GOAL OF THE EXERCISE: Reproduce the lines below exactly. Begin with the first, end with the line containing "2: (460, 214, 31.52)", and leave out the pictures.

═════ GIVEN ENTRIES ═════

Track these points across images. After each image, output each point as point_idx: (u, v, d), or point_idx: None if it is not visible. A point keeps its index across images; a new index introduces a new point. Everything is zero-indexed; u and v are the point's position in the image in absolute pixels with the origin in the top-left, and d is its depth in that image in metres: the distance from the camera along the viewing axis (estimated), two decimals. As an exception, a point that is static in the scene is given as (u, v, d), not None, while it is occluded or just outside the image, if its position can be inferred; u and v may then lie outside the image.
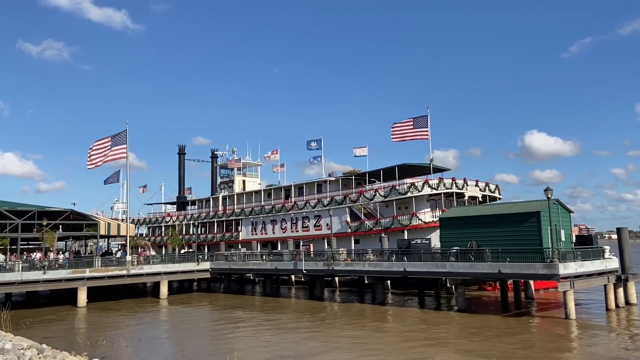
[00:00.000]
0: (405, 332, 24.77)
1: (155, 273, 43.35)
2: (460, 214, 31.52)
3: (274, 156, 63.71)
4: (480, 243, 29.37)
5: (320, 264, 37.68)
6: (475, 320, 27.20)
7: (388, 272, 33.22)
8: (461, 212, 31.77)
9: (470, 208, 31.69)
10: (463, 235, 30.43)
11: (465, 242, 30.19)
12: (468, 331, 24.46)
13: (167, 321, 33.23)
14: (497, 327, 25.45)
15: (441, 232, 32.68)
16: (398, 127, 50.88)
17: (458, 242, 30.47)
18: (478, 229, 29.78)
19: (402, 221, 45.39)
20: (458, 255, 29.38)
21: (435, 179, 45.81)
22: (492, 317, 28.14)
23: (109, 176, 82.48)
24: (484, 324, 25.96)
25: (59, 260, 40.84)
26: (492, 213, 29.69)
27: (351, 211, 50.30)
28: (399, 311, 32.22)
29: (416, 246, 32.30)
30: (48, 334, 26.53)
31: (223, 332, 26.72)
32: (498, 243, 28.12)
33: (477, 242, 29.49)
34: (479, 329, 24.80)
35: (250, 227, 61.30)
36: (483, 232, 29.53)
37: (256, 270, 43.00)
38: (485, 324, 25.96)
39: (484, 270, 28.06)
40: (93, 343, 23.45)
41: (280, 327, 27.35)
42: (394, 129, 51.03)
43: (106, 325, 29.71)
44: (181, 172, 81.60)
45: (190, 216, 71.60)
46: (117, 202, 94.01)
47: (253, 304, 37.91)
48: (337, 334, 24.94)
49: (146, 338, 25.40)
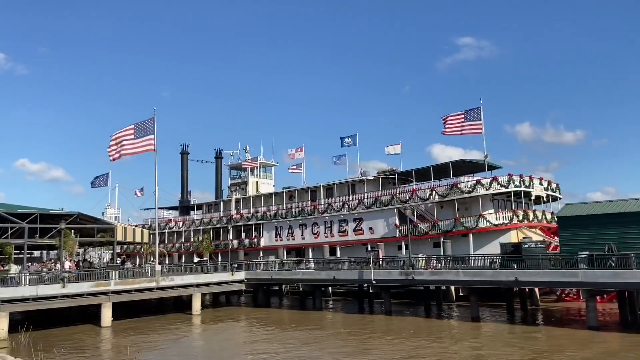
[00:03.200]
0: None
1: (187, 285, 37.08)
2: (588, 211, 26.54)
3: (298, 154, 57.82)
4: (620, 247, 24.41)
5: (395, 272, 32.14)
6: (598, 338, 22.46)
7: (492, 282, 27.92)
8: (587, 209, 26.82)
9: (598, 205, 26.85)
10: (594, 238, 25.44)
11: (595, 246, 25.16)
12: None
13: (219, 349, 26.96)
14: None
15: (561, 234, 27.64)
16: (450, 120, 46.03)
17: (586, 245, 25.42)
18: (617, 230, 24.84)
19: (465, 223, 40.28)
20: (594, 261, 24.29)
21: (505, 176, 40.87)
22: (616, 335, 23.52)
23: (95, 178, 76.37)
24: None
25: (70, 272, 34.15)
26: (637, 210, 24.71)
27: (400, 213, 44.92)
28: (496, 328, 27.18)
29: (530, 251, 27.11)
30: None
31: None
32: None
33: (616, 245, 24.50)
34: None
35: (273, 232, 55.24)
36: (624, 233, 24.58)
37: (307, 280, 37.10)
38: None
39: (636, 279, 22.98)
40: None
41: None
42: (446, 122, 46.16)
43: (143, 350, 23.82)
44: (184, 174, 74.64)
45: (199, 221, 65.05)
46: (109, 206, 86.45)
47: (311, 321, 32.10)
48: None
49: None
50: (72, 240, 34.85)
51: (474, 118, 45.40)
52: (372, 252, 34.67)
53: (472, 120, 45.41)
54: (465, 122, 45.56)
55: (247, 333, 29.39)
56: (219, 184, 75.82)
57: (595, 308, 25.26)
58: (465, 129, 45.24)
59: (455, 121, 45.84)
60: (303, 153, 57.79)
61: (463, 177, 44.07)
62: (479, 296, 29.26)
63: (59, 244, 34.09)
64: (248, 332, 29.74)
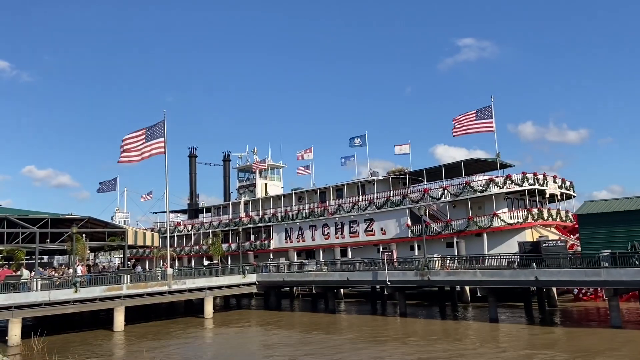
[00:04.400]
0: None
1: (199, 288, 36.71)
2: (609, 209, 25.97)
3: (307, 155, 57.36)
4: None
5: (410, 273, 31.63)
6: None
7: (510, 281, 27.37)
8: (608, 207, 26.25)
9: (618, 202, 26.28)
10: (615, 235, 24.88)
11: (617, 244, 24.62)
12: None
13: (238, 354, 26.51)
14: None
15: (581, 232, 27.09)
16: (461, 120, 45.51)
17: (608, 243, 24.88)
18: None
19: (479, 223, 39.73)
20: (617, 259, 23.73)
21: (519, 174, 40.30)
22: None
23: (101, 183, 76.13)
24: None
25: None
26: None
27: (412, 213, 44.42)
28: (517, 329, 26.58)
29: (549, 249, 26.56)
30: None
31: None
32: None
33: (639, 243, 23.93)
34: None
35: (283, 234, 54.83)
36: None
37: (320, 282, 36.63)
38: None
39: (662, 277, 22.41)
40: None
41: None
42: (456, 122, 45.61)
43: (161, 356, 23.46)
44: (192, 177, 74.37)
45: (208, 224, 64.72)
46: (118, 211, 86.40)
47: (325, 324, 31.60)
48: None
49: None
50: (83, 245, 34.50)
51: (485, 116, 44.88)
52: (386, 253, 34.12)
53: (483, 118, 44.92)
54: (476, 120, 45.08)
55: (264, 337, 28.87)
56: (227, 187, 75.53)
57: (619, 307, 24.67)
58: (477, 128, 44.73)
59: (466, 120, 45.33)
60: (312, 154, 57.32)
61: (475, 175, 43.59)
62: (497, 297, 28.73)
63: (70, 249, 33.74)
64: (264, 335, 29.22)
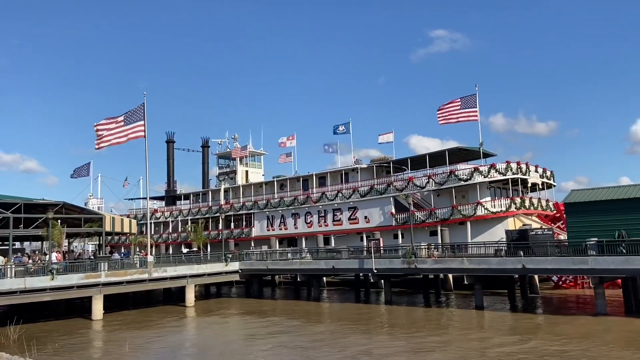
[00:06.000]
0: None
1: (181, 276, 35.88)
2: (596, 197, 26.05)
3: (289, 142, 56.63)
4: (629, 233, 24.02)
5: (396, 261, 31.41)
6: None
7: (498, 269, 27.38)
8: (595, 195, 26.33)
9: (605, 191, 26.39)
10: (602, 224, 25.01)
11: (604, 232, 24.76)
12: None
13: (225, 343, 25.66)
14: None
15: (568, 220, 27.18)
16: (445, 109, 45.39)
17: (594, 232, 25.00)
18: (626, 215, 24.42)
19: (463, 211, 39.78)
20: (604, 247, 23.86)
21: (503, 163, 40.39)
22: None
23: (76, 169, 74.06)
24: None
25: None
26: (650, 195, 24.29)
27: (396, 201, 44.25)
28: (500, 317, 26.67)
29: (537, 237, 26.59)
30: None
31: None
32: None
33: (626, 231, 24.11)
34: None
35: (265, 221, 54.18)
36: (634, 219, 24.15)
37: (305, 270, 36.18)
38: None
39: (649, 265, 22.60)
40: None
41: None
42: (440, 111, 45.48)
43: (144, 345, 22.73)
44: (170, 163, 72.84)
45: (187, 211, 63.59)
46: (91, 197, 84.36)
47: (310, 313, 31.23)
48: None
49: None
50: (59, 231, 33.30)
51: (470, 105, 44.90)
52: (373, 241, 33.85)
53: (468, 107, 44.90)
54: (461, 109, 45.02)
55: (248, 325, 28.20)
56: (206, 174, 74.34)
57: (604, 295, 24.87)
58: (462, 116, 44.68)
59: (452, 109, 45.22)
60: (295, 141, 56.63)
61: (459, 164, 43.60)
62: (483, 285, 28.75)
63: (45, 235, 32.53)
64: (248, 324, 28.55)
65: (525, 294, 32.89)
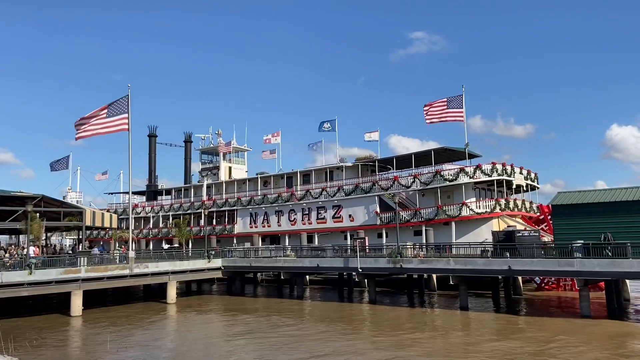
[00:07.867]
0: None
1: (162, 273, 35.24)
2: (582, 200, 26.18)
3: (274, 139, 56.14)
4: (615, 236, 24.20)
5: (382, 261, 31.26)
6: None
7: (484, 270, 27.38)
8: (581, 198, 26.47)
9: (592, 193, 26.56)
10: (588, 226, 25.15)
11: (590, 235, 24.88)
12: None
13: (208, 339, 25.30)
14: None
15: (555, 222, 27.30)
16: (431, 108, 45.37)
17: (580, 234, 25.12)
18: (612, 219, 24.59)
19: (448, 211, 39.83)
20: (590, 250, 24.00)
21: (488, 164, 40.53)
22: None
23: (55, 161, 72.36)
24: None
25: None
26: (636, 199, 24.45)
27: (381, 200, 44.14)
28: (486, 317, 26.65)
29: (523, 239, 26.66)
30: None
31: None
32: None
33: (612, 234, 24.27)
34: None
35: (248, 218, 53.64)
36: (619, 222, 24.35)
37: (289, 268, 35.82)
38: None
39: (632, 268, 22.78)
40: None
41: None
42: (427, 110, 45.44)
43: (126, 343, 22.19)
44: (152, 157, 71.74)
45: (168, 206, 62.69)
46: (70, 190, 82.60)
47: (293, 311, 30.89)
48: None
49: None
50: (39, 224, 32.36)
51: (456, 105, 44.96)
52: (358, 240, 33.63)
53: (454, 107, 44.96)
54: (447, 109, 45.05)
55: (231, 323, 27.76)
56: (188, 169, 73.37)
57: (589, 297, 25.03)
58: (448, 116, 44.71)
59: (438, 108, 45.24)
60: (280, 138, 56.17)
61: (445, 164, 43.67)
62: (468, 285, 28.74)
63: (24, 228, 31.58)
64: (231, 322, 28.11)
65: (509, 295, 33.01)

═════

EXERCISE RESPONSE:
Track these points across images. After each image, output each point as point_idx: (u, v, d), or point_idx: None if it is not visible. A point keeps its index across images; a new index introduces a new point. Everything is zero-indexed; u and v are the point's position in the image in absolute pixels with the origin in the top-left, and d is its depth in that image in metres: the distance from the camera along the viewing axis (estimated), two decimals. As an exception, a point that is static in the scene is given as (u, v, d), not None, while it is occluded or just outside the image, if its position can be inferred; u and v may then lie outside the image.
[00:00.000]
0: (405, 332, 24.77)
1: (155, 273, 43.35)
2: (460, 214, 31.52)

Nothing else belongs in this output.